Lyn Batchelor – Carer
Tell us a little about yourself
I married my husband Bob 47 years ago, a strong hard-working man who made me feel safe and very special. From the get-go we were a team that complimented each other in everything we did.
When and how did you first find out you had melanoma?
22 years ago, Bob was diagnosed with Multiple Sclerosis, and with this diagnosis came the realisation that he had already been struggling with the disease for at least 15 years prior.
At Christmas in 2014 Bob felt lumps in his neck and so started our journey with Melanoma along with MS, including physical and mental impairment combined with stages of endless treatment and the symptoms that come with it.
Tell us about Bob's treatment
He has been Stage IV with brain metastases (mets) for 9 years and has finished immunotherapy (monkey juice as he likes to call it) 5 years ago after almost 3.5 years. During this time Bob has also had stereotactic brain radiation.
He has no treatment for his MS as it conflicts with Melanoma treatment. He still has resultant (after brain mets treatment), post radiation necrosis which has in the last 12+ months started growing. There are no treatment options left for him so once again we are thrown into the land of unknown. Dealing with the uncertainty and worsening disability can be overwhelming.
What challenges did you and your family and/or friends face after your diagnosis?
With both diagnoses I have felt anxiety, inadequacy, depression, sadness, frustration. Why me? Why Bob?
I believe that carers do go through the stages of grief – denial, anger, bargaining, depression, and acceptance.
The sense of unfairness, feeling unsupported and grieving for what life should have been are some of the feelings I have encountered. There has been a shift in the relationship dynamics to deal with as well as flow on effects with loved ones.
Bob, on the other hand, has mostly coped well and takes the attitude that there is always someone worse off than him.
We both know how lucky we are to have had so much extra time then others have had on this journey.
Tell us about your involvement with MPA
I joined the MPA Facebook Closed Support Group in 2016 which has proved to be a fabulous support.
Since 2018 I have been a facilitator for the Gold Coast support group.
How has melanoma cancer affected your outlook on life?
The caring role is usually not chosen by most people but when your partner, child or other loved one is dealt a blow in life we step on the roller coaster with them and hold on tight for the ride.

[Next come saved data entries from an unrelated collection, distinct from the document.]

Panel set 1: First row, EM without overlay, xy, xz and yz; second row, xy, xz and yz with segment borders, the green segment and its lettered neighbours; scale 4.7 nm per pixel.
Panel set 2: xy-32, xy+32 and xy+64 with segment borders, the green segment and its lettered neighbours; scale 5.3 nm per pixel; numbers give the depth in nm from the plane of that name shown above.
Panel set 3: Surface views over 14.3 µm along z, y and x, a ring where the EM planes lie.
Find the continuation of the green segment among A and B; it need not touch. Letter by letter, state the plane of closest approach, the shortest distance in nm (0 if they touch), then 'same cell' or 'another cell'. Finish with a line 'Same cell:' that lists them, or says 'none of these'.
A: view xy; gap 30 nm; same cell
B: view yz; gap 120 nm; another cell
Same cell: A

The best words, which I wish I was given from the beginning are ‘it’s okay to grieve’. Those words would have validated how I was feeling and that I had felt guilty for having.
Another great piece of advice came from my elderly Dad only recently ‘if you can’t fix it, then there is no point losing sleep over it’ – oh boy, the hours wasted!

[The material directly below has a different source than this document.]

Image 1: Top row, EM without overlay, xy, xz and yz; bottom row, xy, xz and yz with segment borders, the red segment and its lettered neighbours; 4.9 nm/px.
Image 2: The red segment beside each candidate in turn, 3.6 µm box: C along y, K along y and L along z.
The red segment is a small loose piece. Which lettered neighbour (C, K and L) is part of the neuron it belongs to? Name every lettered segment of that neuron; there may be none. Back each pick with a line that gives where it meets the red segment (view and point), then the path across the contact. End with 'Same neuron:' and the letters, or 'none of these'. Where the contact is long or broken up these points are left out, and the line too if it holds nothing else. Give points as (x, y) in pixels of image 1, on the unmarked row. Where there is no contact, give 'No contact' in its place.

I consider myself a supportive wife, partner and mother but being a carer has not come naturally to me. I’m great with the organising/researching part but the nurturing bit I’m not so great with but along the way I’ve learnt a lot of coping skills.
In retrospect of the past 17 years, I wish I had shared my thoughts with close family and friends, instead of pushing people away. Also, sought help, guidance from carers groups much earlier.

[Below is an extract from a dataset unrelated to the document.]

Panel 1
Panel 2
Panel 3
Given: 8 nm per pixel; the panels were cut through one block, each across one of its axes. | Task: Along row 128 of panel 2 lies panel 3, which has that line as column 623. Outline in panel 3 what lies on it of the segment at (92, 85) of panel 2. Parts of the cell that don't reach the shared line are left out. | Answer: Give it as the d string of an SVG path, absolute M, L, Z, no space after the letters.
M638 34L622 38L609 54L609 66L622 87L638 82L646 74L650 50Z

I’ve realised that for carers, self-care and timeout to enjoy things is a high priority and having patience.
I also wish there was a lot more relevant help for all carers. We give up so much, which often has a financial, physical and psychological impact.
Do you have a motto or personal mantra?
C’est la vie – such is life.
I’m happiest when…
When surrounded by my family, traveling and going out to dinner!